** Opening Extract provided block **

Fatality inquiry focuses on veteran's release from hospital 1 day before he killed family and himself
Dr. Justin Clark saw Lionel Desmond in emergency room in January 2017
One of the questions at the heart of the Desmond fatality inquiry is why a veteran with post-traumatic stress disorder was released from hospital just a day before he shot his family and himself.
The emergency room doctor who assessed Lionel Desmond in Antigonish, N.S., testified Monday that the veteran showed no signs that he planned to harm himself or anyone else. He described him as calm and quiet.
Dr. Justin Clark met Desmond on Jan. 1, 2017, two days before the former soldier killed his wife Shanna, his daughter Aaliyah, 10, and his mother Brenda at a mobile home in Upper Big Tracadie, a rural community in eastern Nova Scotia.
In the emergency room, he told the doctor that he had PTSD and that he was struggling. He said he'd had a fight with his wife that ended with broken furniture and her asking him to leave, Dr. Clark testified.
Testimony last week suggested that a minor truck crash set Desmond off on New Year's Eve, something RCMP Cpl. Jerry Rose-Berthiaume described as the catalyst that set the tragedy in motion.
The CBC's Laura Fraser is liveblogged from the courtroom in Guysborough, N.S.
This was not the first time Desmond showed up at St. Martha's Regional Hospital in crisis.
Weeks before, he'd had an appointment with Dr. Ian Slayter, who noted the veteran's experience with nightmares and flashbacks dating back to soon after his tour of Afghanistan in 2007. But the emergency room doctor testified that he never saw Slayter's notes from that psychiatric assessment, in which Slayter noted that the former soldier seemed aggressive and paranoid about his wife.
As the inquiry investigates whether changes can be made to prevent similar deaths, counsel questioned whether a more fulsome electronic medical database would help emergency room doctors.
Clark had been able to see a record of Desmond's previous emergency room visit, but the patient database didn't show the meeting with Slayter, or an instance in New Brunswick where he was suicidal, he testified.
'No harm to family'
Although Clark's notes and his testimony said he didn't believe Desmond was suicidal or homicidal, he called his colleague for a psychiatric consultation.
Clark testified he did that because he didn't have much experience treating veterans with PTSD.
There are differing accounts about what happened next.
Dr. Clark testified that Desmond was kept for observation in the emergency room for the night, because the veteran's wife worked on the psychiatric ward — and that the treating psychiatrist agreed to Desmond's request. But last week, police say that Desmond told his aunt that he'd begged to be admitted to the ward and was told there were no beds.
He was discharged Jan. 2.

** Closing Extract provided block **
** Opening Provided information block **

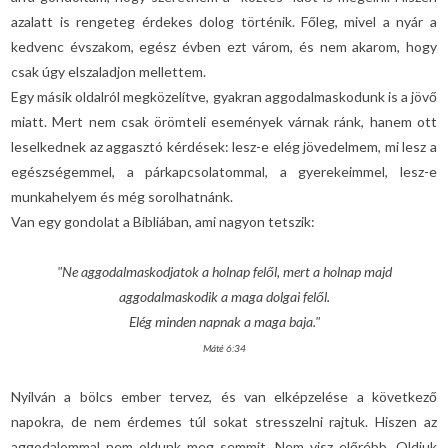
azalatt is rengeteg érdekes dolog történik. Főleg, mivel a nyár a
kedvenc évszakom, egész évben ezt várom, és nem akarom, hogy
csak úgy elszaladjon mellettem.
Egy másik oldalról megközelítve, gyakran aggodalmaskodunk is a jövő
miatt. Mert nem csak örömteli események várnak ránk, hanem ott
leselkednek az aggasztó kérdések: lesz-e elég jövedelmem, mi lesz a
egészségemmel, a párkapcsolatommal, a gyerekeimmel, lesz-e
munkahelyem és még sorolhatnánk.
Van egy gondolat a Bibliában, ami nagyon tetszik:
"Ne aggodalmaskodjatok a holnap felől, mert a holnap majd
aggodalmaskodik a maga dolgai felől.
Elég minden napnak a maga baja."
Máté 6:34
Nyilván a bölcs ember tervez, és van elképzelése a következő
napokra, de nem érdemes túl sokat stresszelni rajtuk. Hiszen az
aggodalommal nem oldunk meg semmit. Nem visz előrébb. Oldjuk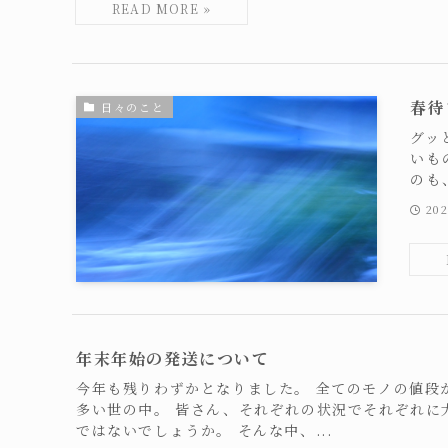
春待
日々のこと
グッ
いも
のも
20
年末年始の発送について
今年も残りわずかとなりました。 全てのモノの値段
多い世の中。 皆さん、それぞれの状況でそれぞれに
ではないでしょうか。 そんな中、...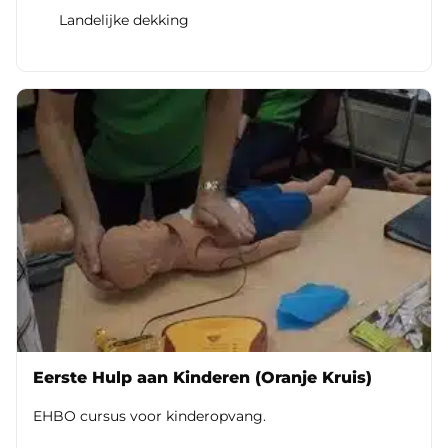
Landelijke dekking
Eerste Hulp aan Kinderen (Oranje Kruis)
EHBO cursus voor kinderopvang.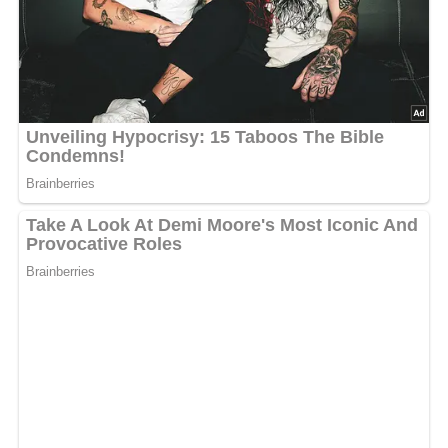
Deine Rezept-Bewertung!?
5/5
(1 Bewertung)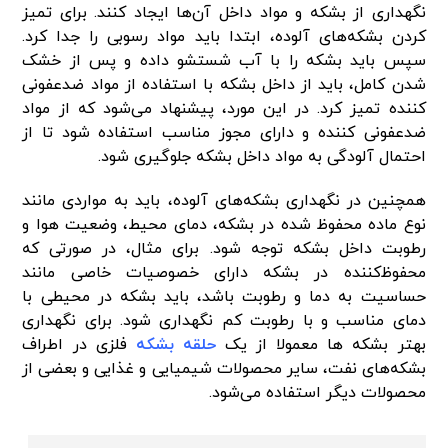
نگهداری از بشکه‌ و مواد داخل آن‌ها ایجاد کنند. برای تمیز
کردن بشکه‌های آلوده، ابتدا باید مواد رسوبی را جدا کرد.
سپس باید بشکه را با آب شستشو داده و پس از خشک
شدن کامل، باید از داخل بشکه با استفاده از مواد ضدعفونی
کننده تمیز کرد. در این مورد، پیشنهاد می‌شود که از مواد
ضدعفونی کننده و دارای مجوز مناسب استفاده شود تا از
احتمال آلودگی به مواد داخل بشکه جلوگیری شود.
همچنین در نگهداری بشکه‌های آلوده، باید به مواردی مانند
نوع ماده محفوظ شده در بشکه، دمای محیط، وضعیت هوا و
رطوبت داخل بشکه توجه شود. برای مثال، در صورتی که
محفوظ‌کننده در بشکه دارای خصوصیات خاصی مانند
حساسیت به دما و رطوبت باشد، باید بشکه در محیطی با
دمای مناسب و با رطوبت کم نگهداری شود. برای نگهداری
بهتر بشکه ها معمولا از یک
حلقه بشکه
فلزی در اطراف
بشکه‌های نفت، سایر محصولات شیمیایی و غذایی و بعضی از
محصولات دیگر استفاده می‌شود.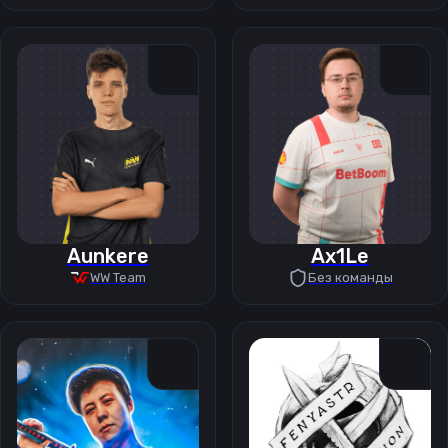
Aunkere
Ax1Le
WW Team
Без команды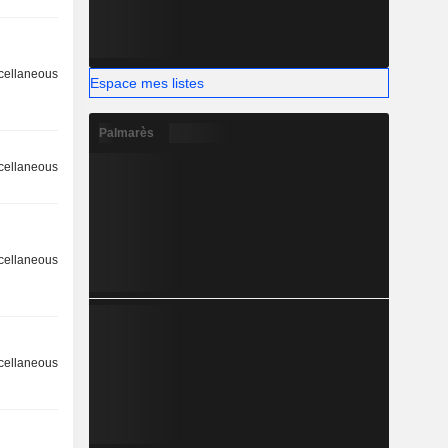
cellaneous
Espace mes listes
Palmarès
cellaneous
cellaneous
cellaneous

** Closing Provided information block **

What is required. In the article on the Desmond fatality inquiry, why did Dr. Clark call a colleague for a psychiatric consultation?

Solution for this exercise. He didn't have much experience treating veterans with PTSD.